Ricopia per intero il brano sul possibile ricorso della Russia alle armi chimiche, parola per parola e con la stessa punteggiatura.

> **ESTRATTO SCELTO**
────
Altro tema delicatissimo è quello relativo alla possibilità che la Russia decida di utilizzare le armi chimiche. Si tratta di un’eventualità della quale ha parlato il premier britannico Boris Johnson qualche giorno fa avvisando il Presidente russo sulle conseguenze di un simile atto: «Mi auguro che Putin capisca che una scelta simile sarebbe profondamente catastrofica per lui». Secondo il Generale Boni arrivare a tanto sarebbe un segnale di disperazione dei russi «per quanto paradossale possa sembrare, le armi chimiche non sono mai state risolutive nei conflitti. È stata sempre l'arma dell'ultima risorsa e della disperazione. Il gas, infatti, è sempre stato impiegato per ottenere effetti limitati (cioè tattici) disperdendo truppe, negando momentaneamente l’occupazione o la rioccupazione di parti di territorio significativi per le operazioni o in extremis per sottrarre sempre in porzioni molto limitate di un fronte, le proprie truppe al completo annientamento. Se i russi le impiegassero, sarebbe un ulteriore segno della loro debolezza militare. Lo faranno se non riusciranno a ottenere i successi sperati in alcuni settori dell'offensiva. Purtroppo, non è escluso che le possano usare indiscriminatamente anche contro la popolazione civile».
────
> **DATI FORNITI**
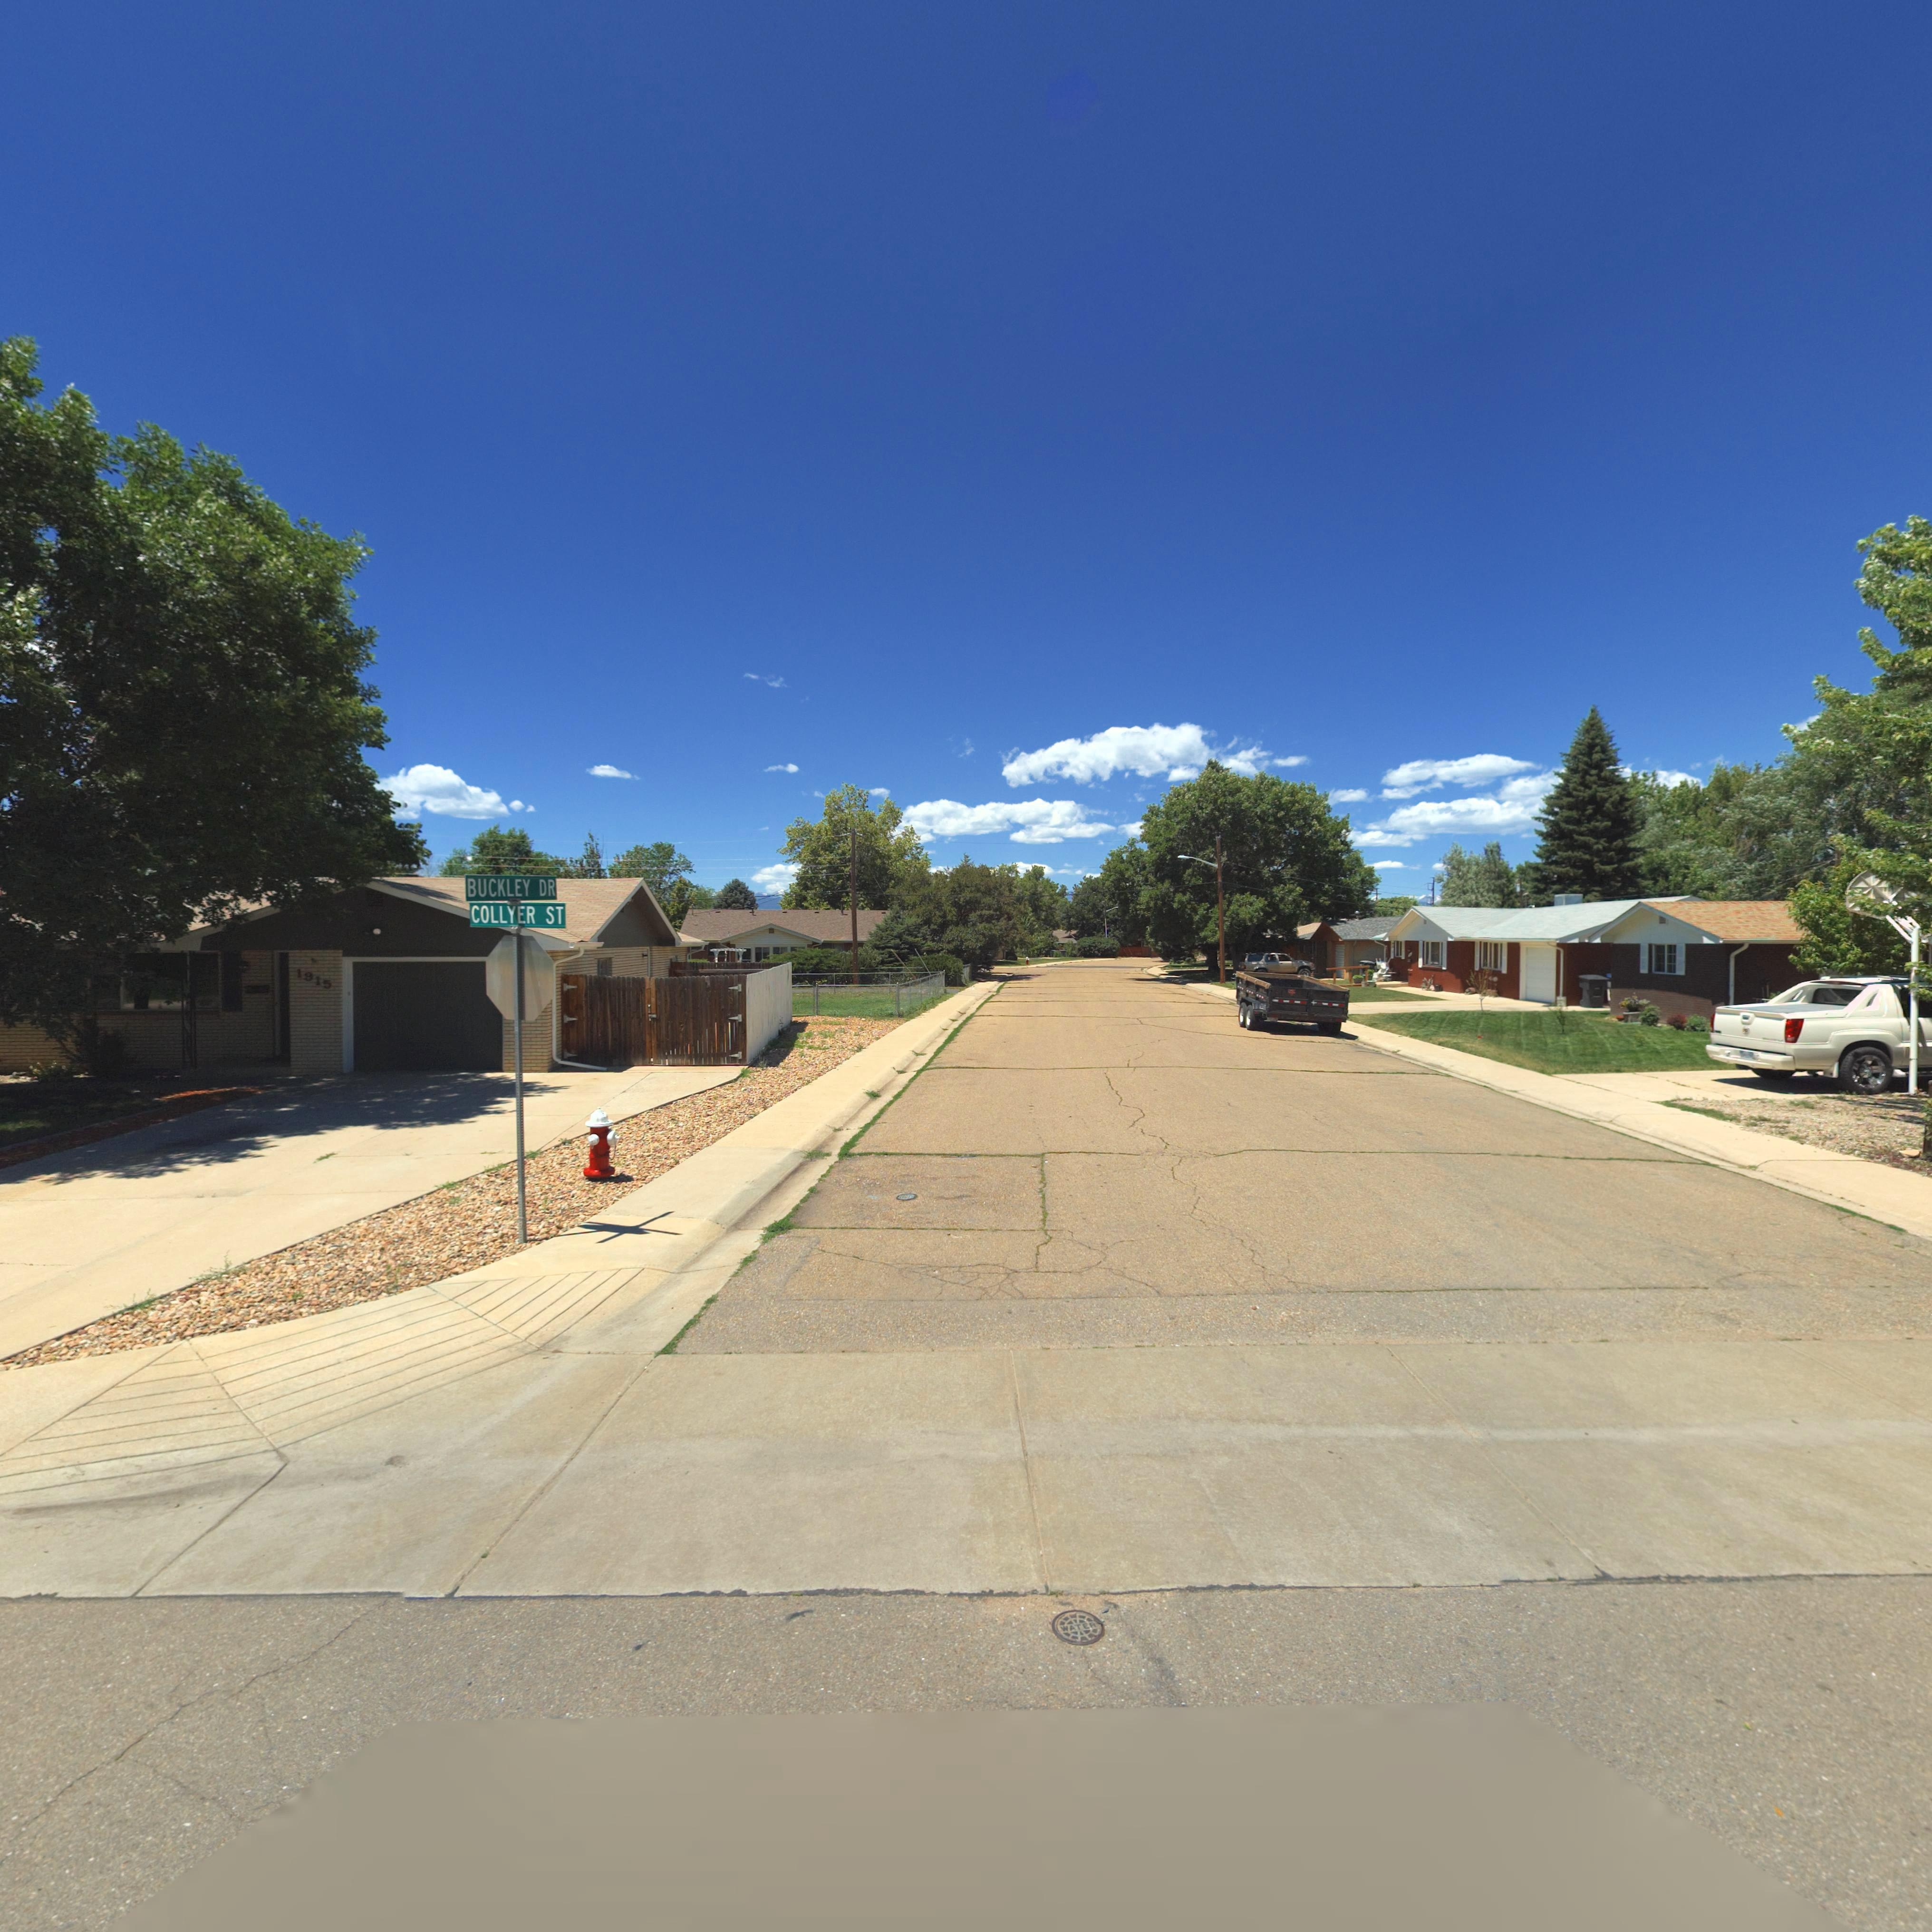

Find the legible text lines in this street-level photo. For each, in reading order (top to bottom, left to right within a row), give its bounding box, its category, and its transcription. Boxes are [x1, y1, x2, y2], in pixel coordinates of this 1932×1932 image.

[467, 878, 556, 898] StreetName: BUCKLEY DR
[470, 904, 564, 925] StreetName: COLLYER ST
[296, 968, 332, 989] StreetNumber: 1915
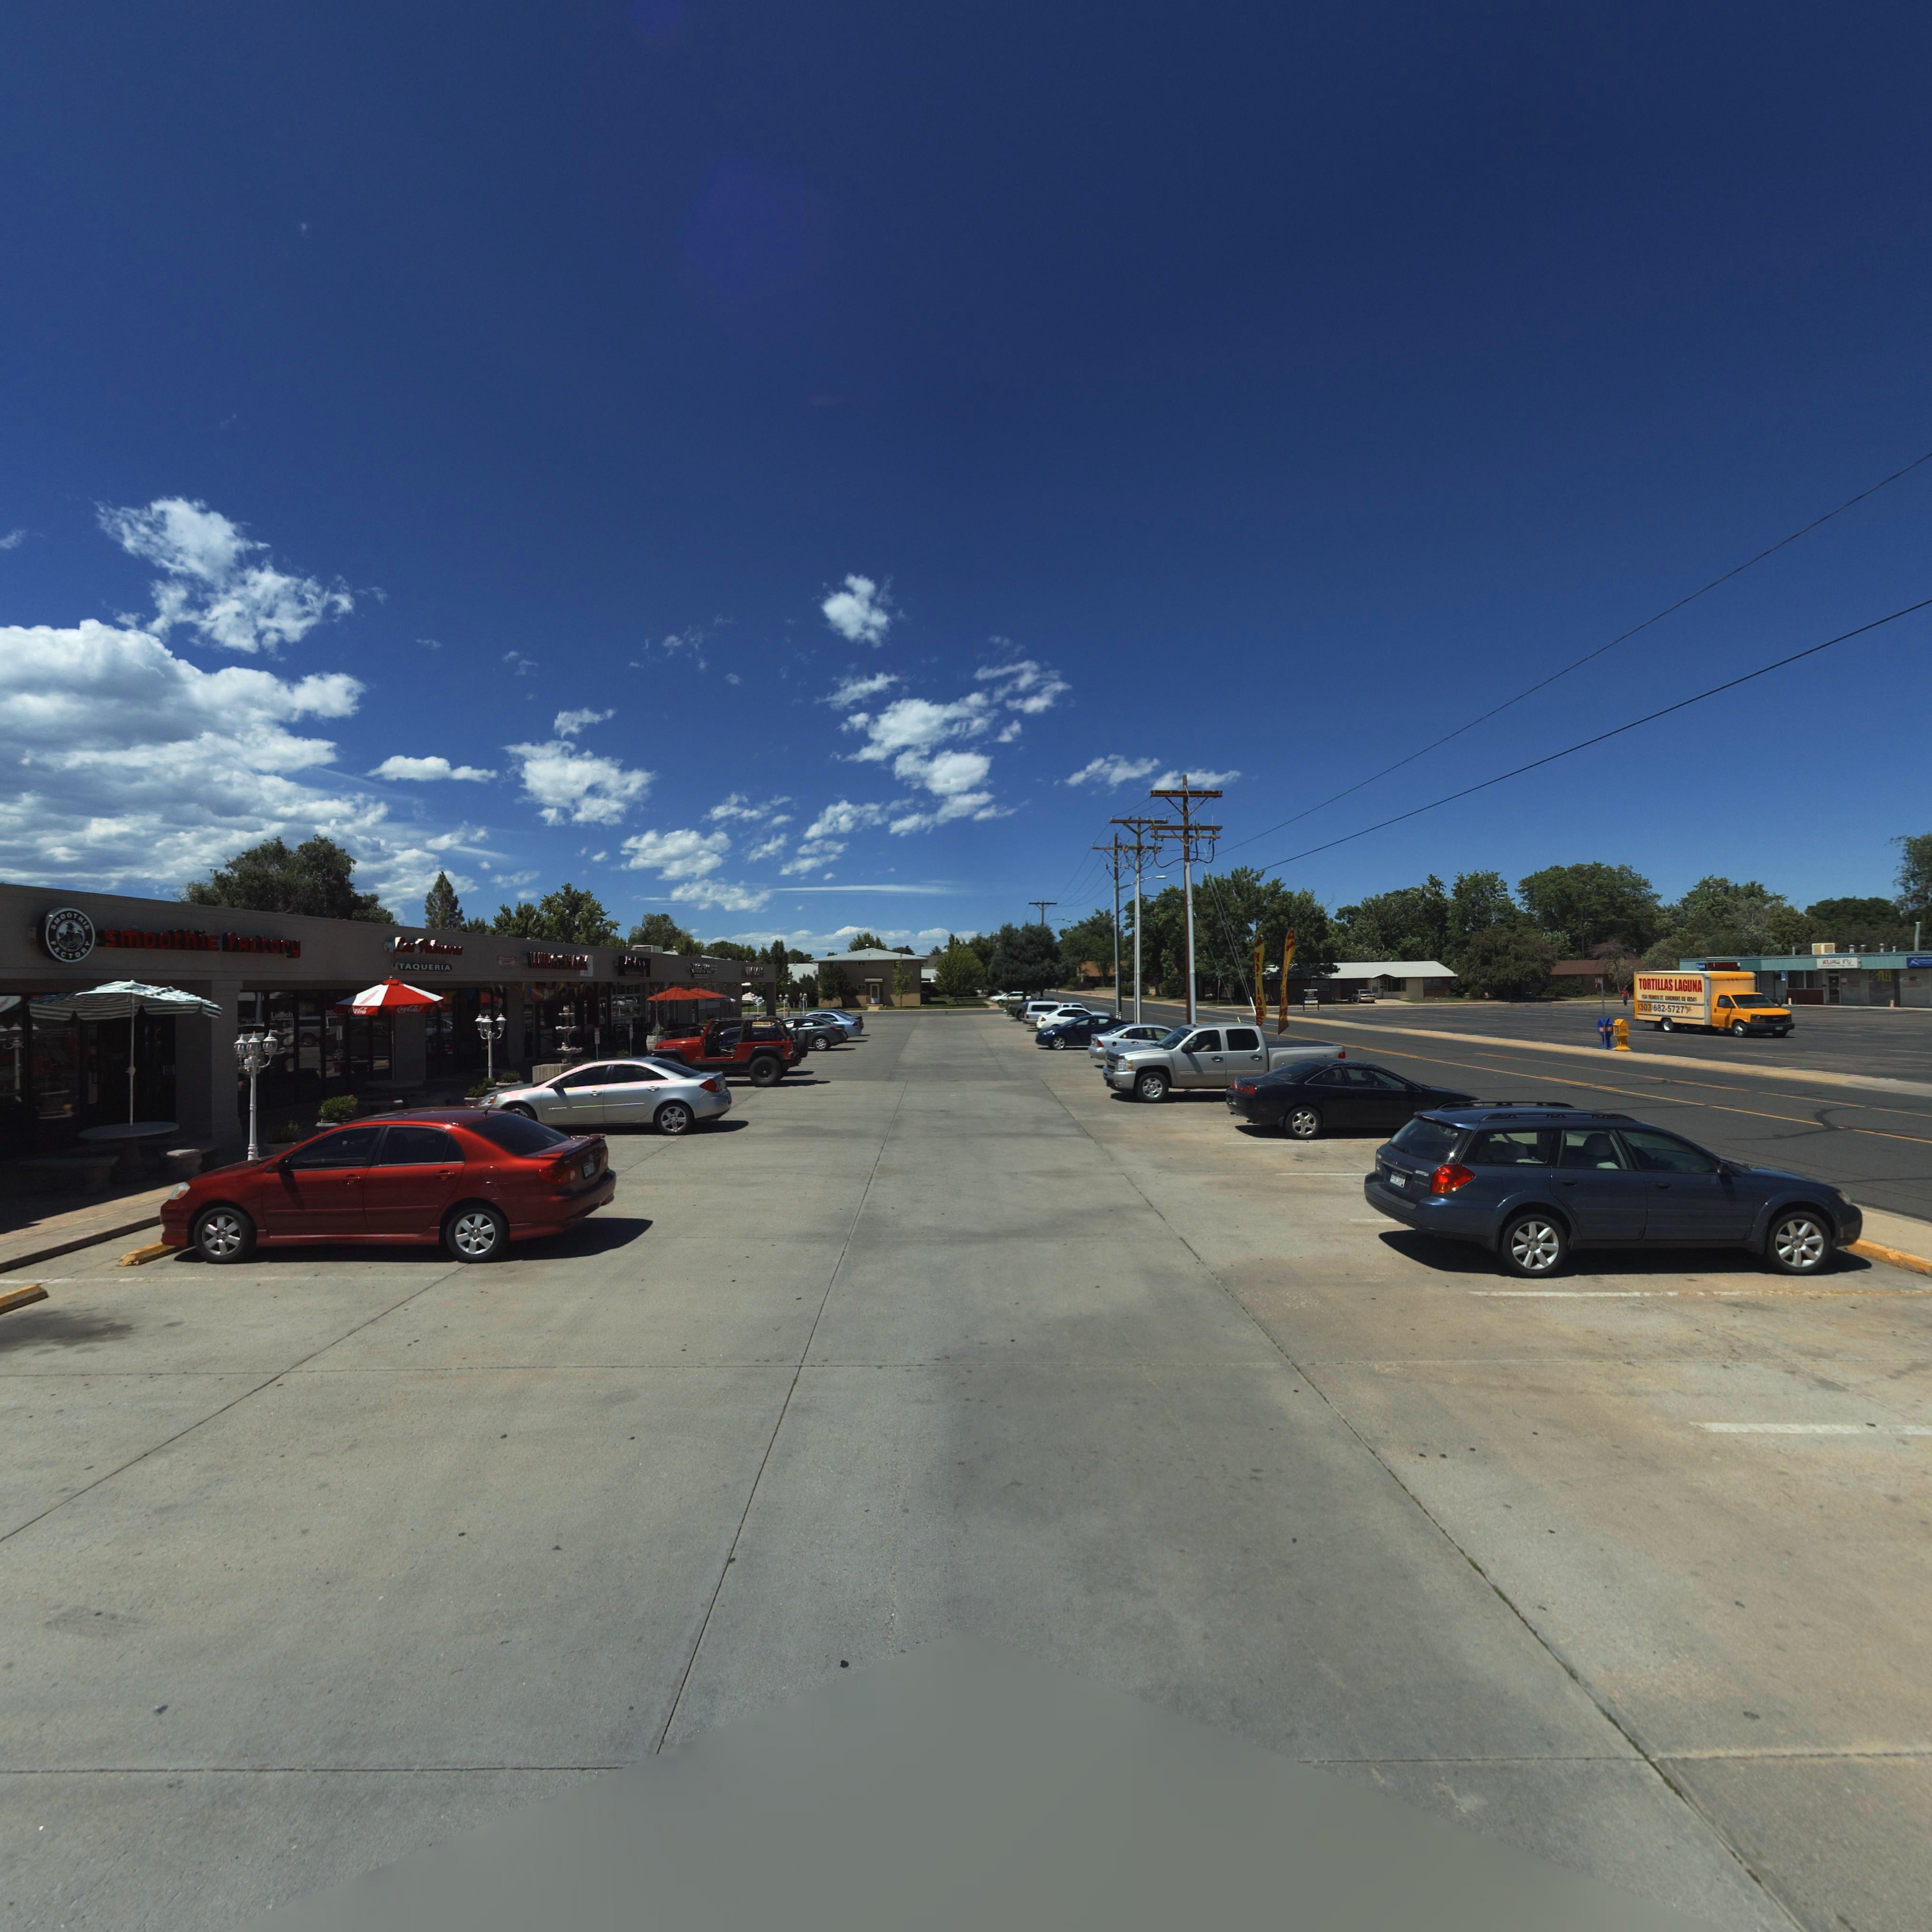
────
> **RISPOSTA AL COMPITO**
Altro tema delicatissimo è quello relativo alla possibilità che la Russia decida di utilizzare le armi chimiche. Si tratta di un’eventualità della quale ha parlato il premier britannico Boris Johnson qualche giorno fa avvisando il Presidente russo sulle conseguenze di un simile atto: «Mi auguro che Putin capisca che una scelta simile sarebbe profondamente catastrofica per lui». Secondo il Generale Boni arrivare a tanto sarebbe un segnale di disperazione dei russi «per quanto paradossale possa sembrare, le armi chimiche non sono mai state risolutive nei conflitti. È stata sempre l'arma dell'ultima risorsa e della disperazione. Il gas, infatti, è sempre stato impiegato per ottenere effetti limitati (cioè tattici) disperdendo truppe, negando momentaneamente l’occupazione o la rioccupazione di parti di territorio significativi per le operazioni o in extremis per sottrarre sempre in porzioni molto limitate di un fronte, le proprie truppe al completo annientamento. Se i russi le impiegassero, sarebbe un ulteriore segno della loro debolezza militare. Lo faranno se non riusciranno a ottenere i successi sperati in alcuni settori dell'offensiva. Purtroppo, non è escluso che le possano usare indiscriminatamente anche contro la popolazione civile».